▶ [Input data]
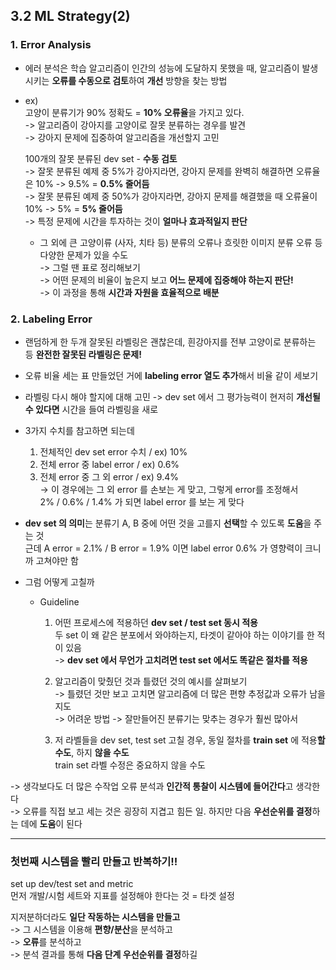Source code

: ## 3.2 ML Strategy(2)

### 1. Error Analysis

- 에러 분석은 학습 알고리즘이 인간의 성능에 도달하지 못했을 때, 알고리즘이 발생시키는 **오류를 수동으로 검토**하여 **개선** 방향을 찾는 방법
- ex)  
  고양이 분류기가 90% 정확도 = **10% 오류율**을 가지고 있다.  
  -> 알고리즘이 강아지를 고양이로 잘못 분류하는 경우를 발견  
  -> 강아지 문제에 집중하여 알고리즘을 개선할지 고민

  100개의 잘못 분류된 dev set - **수동 검토**  
  -> 잘못 분류된 예제 중 5%가 강아지라면, 강아지 문제를 완벽히 해결하면 오류율은 10% -> 9.5% = **0.5% 줄어듬**  
  -> 잘못 분류된 예제 중 50%가 강아지라면, 강아지 문제를 해결했을 때 오류율이 10% -> 5% = **5% 줄어듬**  
  -> 특정 문제에 시간을 투자하는 것이 **얼마나 효과적일지 판단**

  - 그 외에 큰 고양이류 (사자, 치타 등) 분류의 오류나 흐릿한 이미지 분류 오류 등 다양한 문제가 있을 수도  
    -> 그럴 땐 표로 정리해보기  
    -> 어떤 문제의 비율이 높은지 보고 **어느 문제에 집중해야 하는지 판단!**  
    -> 이 과정을 통해 **시간과 자원을 효율적으로 배분**

### 2. Labeling Error

- 랜덤하게 한 두개 잘못된 라벨링은 괜찮은데, 흰강아지를 전부 고양이로 분류하는 등 **완전한 잘못된 라벨링은 문제!**
- 오류 비율 세는 표 만들었던 거에 **labeling error 열도 추가**해서 비율 같이 세보기
- 라벨링 다시 해야 할지에 대해 고민 -> dev set 에서 그 평가능력이 현저히 **개선될 수 있다면** 시간을 들여 라벨링을 새로

- 3가지 수치를 참고하면 되는데
  1. 전체적인 dev set error 수치 / ex) 10%
  2. 전체 error 중 label error / ex) 0.6%
  3. 전체 error 중 그 외 error / ex) 9.4%  
  -> 이 경우에는 그 외 error 를 손보는 게 맞고, 그렇게 error를 조정해서  
     2% / 0.6% / 1.4% 가 되면 label error 를 보는 게 맞다

- **dev set 의 의미**는 분류기 A, B 중에 어떤 것을 고를지 **선택**할 수 있도록 **도움**을 주는 것  
  근데 A error = 2.1% / B error = 1.9% 이면 label error 0.6% 가 영향력이 크니까 고쳐야만 함

- 그럼 어떻게 고칠까
  - Guideline
    1. 어떤 프로세스에 적용하던 **dev set / test set 동시 적용**  
       두 set 이 왜 같은 분포에서 와야하는지, 타겟이 같아야 하는 이야기를 한 적이 있음  
       -> **dev set 에서 무언가 고치려면 test set 에서도 똑같은 절차를 적용**

    2. 알고리즘이 맞췄던 것과 틀렸던 것의 예시를 살펴보기  
       -> 틀렸던 것만 보고 고치면 알고리즘에 더 많은 편향 추정값과 오류가 남을지도  
       -> 어려운 방법 -> 잘만들어진 분류기는 맞추는 경우가 훨씬 많아서

    3. 저 라벨들을 dev set, test set 고칠 경우,
       동일 절차를 **train set** 에 적용**할 수도**, 하지 **않을 수도**  
       train set 라벨 수정은 중요하지 않을 수도


-> 생각보다도 더 많은 수작업 오류 분석과 **인간적 통찰이 시스템에 들어간다**고 생각한다  
-> 오류를 직접 보고 세는 것은 굉장히 지겹고 힘든 일. 하지만 다음 **우선순위를 결정**하는 데에 **도움**이 된다

---
### 첫번째 시스템을 빨리 만들고 반복하기!!

set up dev/test set and metric  
먼저 개발/시험 세트와 지표를 설정해야 한다는 것 = 타겟 설정


지저분하더라도 **일단 작동하는 시스템을 만들고**  
-> 그 시스템을 이용해 **편향/분산**을 분석하고  
-> **오류**를 분석하고  
-> 분석 결과를 통해 **다음 단계 우선순위를 결정**하길
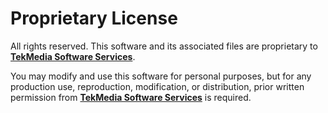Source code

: # Proprietary License

All rights reserved. This software and its associated files are proprietary to [**TekMedia Software Services**](https://tekmediasoft.com).

You may modify and use this software for personal purposes, but for any production use, reproduction, modification, or distribution, prior written permission from [**TekMedia Software Services**](https://tekmediasoft.com) is required.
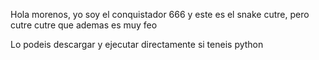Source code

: Hola morenos, yo soy el conquistador 666 y este es el snake cutre, pero cutre cutre que ademas es muy feo

Lo podeis descargar y ejecutar directamente si teneis python
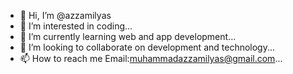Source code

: - 👋 Hi, I’m @azzamilyas
- 👀 I’m interested in coding...
- 🌱 I’m currently learning web and app development...
- 💞️ I’m looking to collaborate on development and technology...
- 📫 How to reach me Email:muhammadazzamilyas@gmail.com...

<!---
azzam138/azzam138 is a ✨ special ✨ repository because its `README.md` (this file) appears on your GitHub profile.
You can click the Preview link to take a look at your changes.
--->
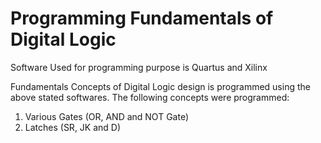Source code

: # Programming Fundamentals of Digital Logic
Software Used for programming purpose is Quartus and Xilinx

Fundamentals Concepts of Digital Logic design is programmed using the above stated softwares. The following concepts were programmed:
1. Various Gates (OR, AND and NOT Gate)
2. Latches (SR, JK and D) 
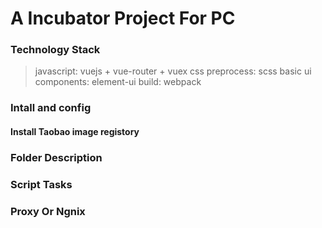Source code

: # A Incubator Project For PC
### Technology Stack
> javascript: vuejs + vue-router + vuex
> css preprocess: scss
> basic ui components: element-ui
> build: webpack

### Intall and config
#### Install Taobao image registory

### Folder Description

### Script Tasks

### Proxy Or Ngnix
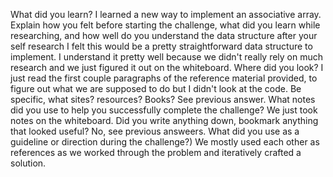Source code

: ﻿What did you learn?
I learned a new way to implement an associative array.
Explain how you felt before starting the challenge, what did you learn while researching, and how well do you understand the data structure after your self research
I felt this would be a pretty straightforward data structure to implement.  I understand it pretty well because we didn't really rely on much research and we just figured it out on the whiteboard.
Where did you look?
I just read the first couple paragraphs of the reference material provided, to figure out what we are supposed to do but I didn't look at the code.
Be specific, what sites? resources? Books?
See previous answer.
What notes did you use to help you successfully complete the challenge?
We just took notes on the whiteboard.
Did you write anything down, bookmark anything that looked useful?
No, see previous answeers.
What did you use as a guideline or direction during the challenge?)
We mostly used each other as references as we worked through the problem and iteratively crafted a solution.
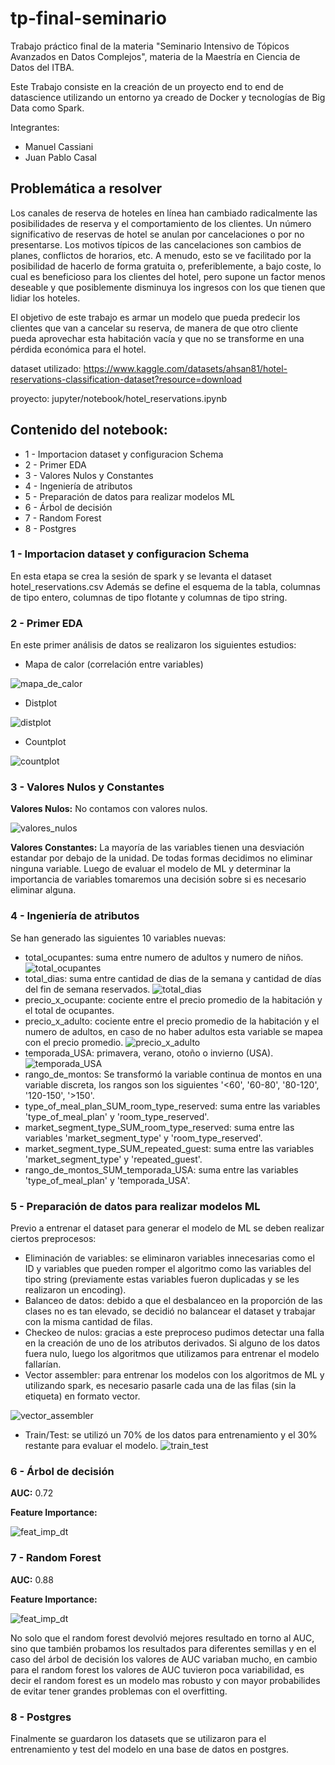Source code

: # tp-final-seminario

Trabajo práctico final de la materia "Seminario Intensivo de Tópicos Avanzados en Datos Complejos", materia de la Maestría en Ciencia de Datos del ITBA. 

Este Trabajo consiste en la creación de un proyecto end to end de datascience utilizando un entorno ya creado de Docker y tecnologías de Big Data como Spark.

Integrantes:
- Manuel Cassiani
- Juan Pablo Casal

## Problemática a resolver

Los canales de reserva de hoteles en línea han cambiado radicalmente las posibilidades de reserva y el comportamiento de los clientes. Un número significativo de reservas de hotel se anulan por cancelaciones o por no presentarse. Los motivos típicos de las cancelaciones son cambios de planes, conflictos de horarios, etc. A menudo, esto se ve facilitado por la posibilidad de hacerlo de forma gratuita o, preferiblemente, a bajo coste, lo cual es beneficioso para los clientes del hotel, pero supone un factor menos deseable y que posiblemente disminuya los ingresos con los que tienen que lidiar los hoteles.

El objetivo de este trabajo es armar un modelo que pueda predecir los clientes que van a cancelar su reserva, de manera de que otro cliente pueda aprovechar esta habitación vacía y que no se transforme en una pérdida económica para el hotel.

dataset utilizado: https://www.kaggle.com/datasets/ahsan81/hotel-reservations-classification-dataset?resource=download

proyecto: jupyter/notebook/hotel_reservations.ipynb

## Contenido del notebook:
* 1 - Importacion dataset y configuracion Schema
* 2 - Primer EDA
* 3 - Valores Nulos y Constantes
* 4 - Ingeniería de atributos
* 5 - Preparación de datos para realizar modelos ML
* 6 - Árbol de decisión
* 7 - Random Forest
* 8 - Postgres

### 1 - Importacion dataset y configuracion Schema
En esta etapa se crea la sesión de spark y se levanta el dataset hotel_reservations.csv
Además se define el esquema de la tabla, columnas de tipo entero, columnas de tipo flotante y columnas de tipo string.


### 2 - Primer EDA
En este primer análisis de datos se realizaron los siguientes estudios:

* Mapa de calor (correlación entre variables)

 ![mapa_de_calor](./images/img1.png)

* Distplot

 ![distplot](./images/img3.png)

* Countplot

 ![countplot](./images/img4.png)


### 3 - Valores Nulos y Constantes
**Valores Nulos:** No contamos con valores nulos.

 ![valores_nulos](./images/img5.png)
 
**Valores Constantes:** La mayoría de las variables tienen una desviación estandar por debajo de la unidad. De todas formas decidimos no eliminar ninguna variable. Luego de evaluar el modelo de ML y determinar la importancia de variables tomaremos una decisión sobre si es necesario eliminar alguna.

 
### 4 - Ingeniería de atributos
Se han generado las siguientes 10 variables nuevas:
* total_ocupantes: suma entre numero de adultos y numero de niños.
![total_ocupantes](./images/img7.png)
* total_dias: suma entre cantidad de dias de la semana y cantidad de días del fin de semana reservados.
![total_dias](./images/img9.png)
* precio_x_ocupante: cociente entre el precio promedio de la habitación y el total de ocupantes.
* precio_x_adulto: cociente entre el precio promedio de la habitación y el numero de adultos, en caso de no haber adultos esta variable se mapea con el precio promedio.
![precio_x_adulto](./images/img6.png)
* temporada_USA: primavera, verano, otoño o invierno (USA).
![temporada_USA](./images/img8.png)
* rango_de_montos: Se transformó la variable continua de montos en una variable discreta, los rangos son los siguientes '<60', '60-80', '80-120', '120-150', '>150'.
* type_of_meal_plan_SUM_room_type_reserved: suma entre las variables 'type_of_meal_plan' y 'room_type_reserved'.
* market_segment_type_SUM_room_type_reserved: suma entre las variables 'market_segment_type' y 'room_type_reserved'.
* market_segment_type_SUM_repeated_guest: suma entre las variables 'market_segment_type' y 'repeated_guest'.
* rango_de_montos_SUM_temporada_USA: suma entre las variables 'type_of_meal_plan' y 'temporada_USA'.


### 5 - Preparación de datos para realizar modelos ML
Previo a entrenar el dataset para generar el modelo de ML se deben realizar ciertos preprocesos:

* Eliminación de variables: se eliminaron variables innecesarias como el ID y variables que pueden romper el algoritmo como las variables del tipo string (previamente estas variables fueron duplicadas y se les realizaron un encoding).
* Balanceo de datos: debido a que el desbalanceo en la proporción de las clases no es tan elevado, se decidió no balancear el dataset y trabajar con la misma cantidad de filas.
* Checkeo de nulos: gracias a este preproceso pudimos detectar una falla en la creación de uno de los atributos derivados. Si alguno de los datos fuera nulo, luego los algoritmos que utilizamos para entrenar el modelo fallarían.
* Vector assembler: para entrenar los modelos con los algoritmos de ML y utilizando spark, es necesario pasarle cada una de las filas (sin la etiqueta) en formato vector.

![vector_assembler](./images/img11.png)
* Train/Test: se utilizó un 70% de los datos para entrenamiento y el 30% restante para evaluar el modelo.
![train_test](./images/img10.png)


### 6 - Árbol de decisión
**AUC:** 0.72

**Feature Importance:**

![feat_imp_dt](./images/img12.png)


### 7 - Random Forest
**AUC:** 0.88

**Feature Importance:**

![feat_imp_dt](./images/img13.png)

No solo que el random forest devolvió mejores resultado en torno al AUC, sino que también probamos los resultados para diferentes semillas y en el caso del árbol de decisión los valores de AUC variaban mucho, en cambio para el random forest los valores de AUC tuvieron poca variabilidad, es decir el random forest es un modelo mas robusto y con mayor probabilides de evitar tener grandes problemas con el overfitting.


### 8 - Postgres
Finalmente se guardaron los datasets que se utilizaron para el entrenamiento y test del modelo en una base de datos en postgres.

▶ [Task to complete]
From the material above, retype precisely the lines between the line holding "-> 생각보다도 더 많은" and the line holding "먼저 개발/시험 세트와 지표를 설정해야 한다는 것 = 타겟 설정", inclusive, and nothing beyond them.

▶ [Result of the task]
-> 생각보다도 더 많은 수작업 오류 분석과 **인간적 통찰이 시스템에 들어간다**고 생각한다  
-> 오류를 직접 보고 세는 것은 굉장히 지겹고 힘든 일. 하지만 다음 **우선순위를 결정**하는 데에 **도움**이 된다

---
### 첫번째 시스템을 빨리 만들고 반복하기!!

set up dev/test set and metric  
먼저 개발/시험 세트와 지표를 설정해야 한다는 것 = 타겟 설정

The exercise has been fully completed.